This is going to be like Destruction Derby two silly looking objects that make a lot of pointless noise meeting in the middle until one of them is broken,lol

The sad thing is i'm kinda looking forward to it.


----------



## kantowrestler (Jun 6, 2009)

I guess you don't count his womping by Sylvia as a knockout? Though I do agree he would be full of himself saying he could womp Brock. And of course you're being sarcastic.


----------



## oldfan (Mar 14, 2010)

uh... guys the fights over. putz got embarrassed again


----------



## kantowrestler (Jun 6, 2009)

Well that's what happens when Pudz goes against an actual MMA fighter. As inconsistant as Thompson is, he does actually have some skills. That is what happened when he fights bad fighters.


----------



## Voiceless (Nov 8, 2010)

No shame on Pudzianowski. Thompson was well prepared, because...


----------



## Rauno (Nov 20, 2009)

Poor Marius was so tired.  I remember when he first came into the scene and talked about going against Lesnar, good times.


----------



## oldfan (Mar 14, 2010)

Voiceless said:


> No shame on Pudzianowski. Thompson was well prepared, because...


^^ that's good. I would'a sworn that Thompson lost that fight but, hey.... videos don't lie.

"one word: I win" -James Thompson :thumb02:


----------

•••

» **Complete the following**:
**a.** Print the part of the forum thread from "Well that's what" up to and including "(Nov 8, 2010)".
**b.** Say whether each statement agrees with the forum thread, answering yes or no and quoting the deciding words: (i) Rauno says Marius looked fresh; (ii) kantowrestler says Thompson has some skills; (iii) the opening post says its writer is not looking forward to the fight.
The items have no role in any of this work.

•••

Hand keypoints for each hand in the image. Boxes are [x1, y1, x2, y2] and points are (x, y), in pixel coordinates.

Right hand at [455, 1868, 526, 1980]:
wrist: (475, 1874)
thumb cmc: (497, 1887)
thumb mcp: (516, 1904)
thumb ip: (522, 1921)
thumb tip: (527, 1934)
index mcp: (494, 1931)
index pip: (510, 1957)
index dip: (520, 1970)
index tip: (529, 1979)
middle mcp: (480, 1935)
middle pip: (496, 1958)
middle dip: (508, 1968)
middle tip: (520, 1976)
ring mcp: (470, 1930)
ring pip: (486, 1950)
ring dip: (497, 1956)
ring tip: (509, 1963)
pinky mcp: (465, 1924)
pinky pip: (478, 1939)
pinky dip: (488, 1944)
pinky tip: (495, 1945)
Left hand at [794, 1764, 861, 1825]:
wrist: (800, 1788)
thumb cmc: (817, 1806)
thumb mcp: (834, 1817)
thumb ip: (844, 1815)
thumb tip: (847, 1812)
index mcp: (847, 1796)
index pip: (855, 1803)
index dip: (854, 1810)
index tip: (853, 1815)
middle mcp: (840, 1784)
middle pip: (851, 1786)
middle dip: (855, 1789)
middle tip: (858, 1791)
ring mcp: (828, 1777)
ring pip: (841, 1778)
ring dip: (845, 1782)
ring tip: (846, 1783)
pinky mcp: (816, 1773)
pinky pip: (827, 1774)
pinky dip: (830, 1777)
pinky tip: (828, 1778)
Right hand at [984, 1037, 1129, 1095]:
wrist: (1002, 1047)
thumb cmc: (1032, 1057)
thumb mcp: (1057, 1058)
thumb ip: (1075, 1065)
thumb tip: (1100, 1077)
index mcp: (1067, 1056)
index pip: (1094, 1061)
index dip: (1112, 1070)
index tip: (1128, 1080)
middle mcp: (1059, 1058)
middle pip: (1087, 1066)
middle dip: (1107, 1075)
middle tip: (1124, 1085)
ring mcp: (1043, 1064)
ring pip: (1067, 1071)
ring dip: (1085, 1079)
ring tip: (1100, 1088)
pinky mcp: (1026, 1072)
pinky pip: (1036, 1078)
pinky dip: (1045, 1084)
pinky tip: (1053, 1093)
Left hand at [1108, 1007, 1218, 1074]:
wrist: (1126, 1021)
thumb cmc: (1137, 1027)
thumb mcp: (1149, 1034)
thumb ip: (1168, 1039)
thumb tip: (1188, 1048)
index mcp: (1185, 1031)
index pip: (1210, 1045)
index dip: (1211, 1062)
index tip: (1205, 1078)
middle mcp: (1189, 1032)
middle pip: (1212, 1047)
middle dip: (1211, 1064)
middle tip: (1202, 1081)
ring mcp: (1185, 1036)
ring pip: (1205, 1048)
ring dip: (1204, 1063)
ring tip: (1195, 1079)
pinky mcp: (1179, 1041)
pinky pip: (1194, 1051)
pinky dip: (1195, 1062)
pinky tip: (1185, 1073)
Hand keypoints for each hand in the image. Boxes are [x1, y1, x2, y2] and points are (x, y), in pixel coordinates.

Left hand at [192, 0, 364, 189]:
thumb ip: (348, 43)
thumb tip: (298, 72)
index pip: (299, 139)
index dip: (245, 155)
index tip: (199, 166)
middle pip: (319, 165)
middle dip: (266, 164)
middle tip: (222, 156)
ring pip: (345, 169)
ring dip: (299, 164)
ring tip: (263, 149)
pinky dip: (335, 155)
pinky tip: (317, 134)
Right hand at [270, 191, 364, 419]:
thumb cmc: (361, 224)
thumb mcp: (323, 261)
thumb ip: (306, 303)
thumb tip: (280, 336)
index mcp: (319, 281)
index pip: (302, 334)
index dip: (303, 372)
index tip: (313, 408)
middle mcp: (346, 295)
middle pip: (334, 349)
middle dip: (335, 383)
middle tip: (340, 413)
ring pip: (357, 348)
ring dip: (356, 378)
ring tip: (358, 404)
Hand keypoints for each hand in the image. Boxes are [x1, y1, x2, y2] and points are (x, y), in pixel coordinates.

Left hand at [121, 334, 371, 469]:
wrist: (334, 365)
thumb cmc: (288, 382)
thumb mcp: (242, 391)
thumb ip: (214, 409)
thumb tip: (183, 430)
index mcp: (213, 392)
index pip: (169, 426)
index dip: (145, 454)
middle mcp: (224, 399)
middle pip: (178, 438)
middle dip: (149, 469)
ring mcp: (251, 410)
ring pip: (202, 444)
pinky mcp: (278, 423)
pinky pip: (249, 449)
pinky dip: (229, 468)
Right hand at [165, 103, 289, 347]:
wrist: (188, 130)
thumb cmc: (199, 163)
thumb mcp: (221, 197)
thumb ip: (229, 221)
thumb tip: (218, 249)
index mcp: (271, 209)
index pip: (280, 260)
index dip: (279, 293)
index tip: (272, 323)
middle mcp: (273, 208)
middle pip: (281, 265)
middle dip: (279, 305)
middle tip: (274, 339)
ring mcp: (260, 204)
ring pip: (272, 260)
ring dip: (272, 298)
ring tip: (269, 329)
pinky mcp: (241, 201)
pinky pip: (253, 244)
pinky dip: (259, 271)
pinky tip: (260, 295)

•••

» **Results for each task**:
**a.**
Well that's what happens when Pudz goes against an actual MMA fighter. As inconsistant as Thompson is, he does actually have some skills. That is what happened when he fights bad fighters.


----------



## Voiceless (Nov 8, 2010)

**b.**
(i) No: "Poor Marius was so tired."
(ii) Yes: "he does actually have some skills"
(iii) No: "The sad thing is i'm kinda looking forward to it."